In order to analyze the cash flow sensitivity of the investment as well as the cash flow to cash, taking into account the financial constraint faced by the companies, four variables were used in order to classify, in a non-arbitrary way, the companies as financially restricted and unrestricted , through regressions by Hansen’s Threshold method (1999). The results of the analyses performed separately were similar to those found by Fazzari, Hubbard and Petersen (1984), in the case of the relation with the investments in capital goods and those of Almeida, Campello and Weisbach (2004) in the case of the relation with the cash holdings.
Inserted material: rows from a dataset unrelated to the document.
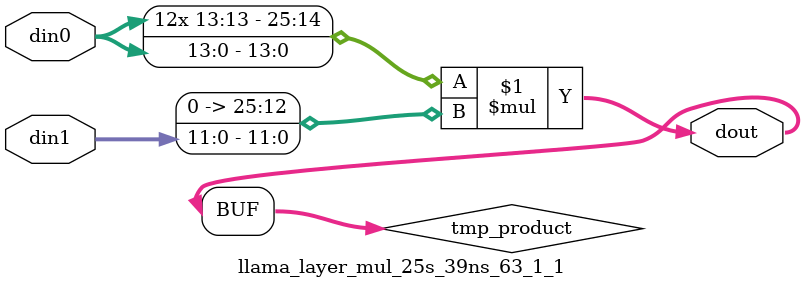
<source format=v>

`timescale 1 ns / 1 ps

 module llama_layer_mul_25s_39ns_63_1_1(din0, din1, dout);
parameter ID = 1;
parameter NUM_STAGE = 0;
parameter din0_WIDTH = 14;
parameter din1_WIDTH = 12;
parameter dout_WIDTH = 26;

input [din0_WIDTH - 1 : 0] din0; 
input [din1_WIDTH - 1 : 0] din1; 
output [dout_WIDTH - 1 : 0] dout;

wire signed [dout_WIDTH - 1 : 0] tmp_product;


























assign tmp_product = $signed(din0) * $signed({1'b0, din1});









assign dout = tmp_product;





















endmodule

</source>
However, in the end, the results of the analysis were not clear in relation to which behavior is predominant in Brazilian companies. Using the logarithm of Total Assets (TA) as the Threshold, the model that was most representative was related to investment in capital goods, not rejecting the H2 hypothesis. Thus, if this variable is taken into account as a classification, it can be understood that firms generally tend to make more investments instead of retaining cash and, according to the results, companies with financial constraints invest more in capital goods than companies without financial constraints, and for companies with restrictions, an increase in CF leads to an increase in investments, while for companies without financial constraints, an increase in CF leads to a reduction in investments. This result is similar to the findings of Fazzari, Hubbard and Petersen (1984), not rejecting the hypothesis H0.

Now, considering the Z-score as a Threshold, the most representative model indicated that companies use CF results more for cash holdings than for investing, an opposite result to that found with the use of the AT variable, not rejecting the hypothesis H2A. Considering the analysis of the cash retention, it is understood that both restricted and unrestricted companies have a significantly positive relationship between CF and cash holdings, and the magnitude of this variable is higher for unrestricted companies, which indicates that companies without financial restrictions carry more cash holdings as a result of a positive CF than the ones with financial constraints. This result corroborates the findings of Almeida, Campello and Weisbach (2004). Therefore, this result does reject the H1 hypothesis.

Taking into account the results presented, it is not possible to reach a unanimous conclusion regarding the use of CF results for cash holdings or for investment, since significant results were found for both situations, taking into account different threshold variables. The results presented some restrictions in terms of sample size, since the method requires balanced data and there is also the possibility of endogeneity between the variables of the model. For this reason, it is suggested, for future work, new analyzes considering a larger sample, searching for new variables to be used to perform the structural breaks.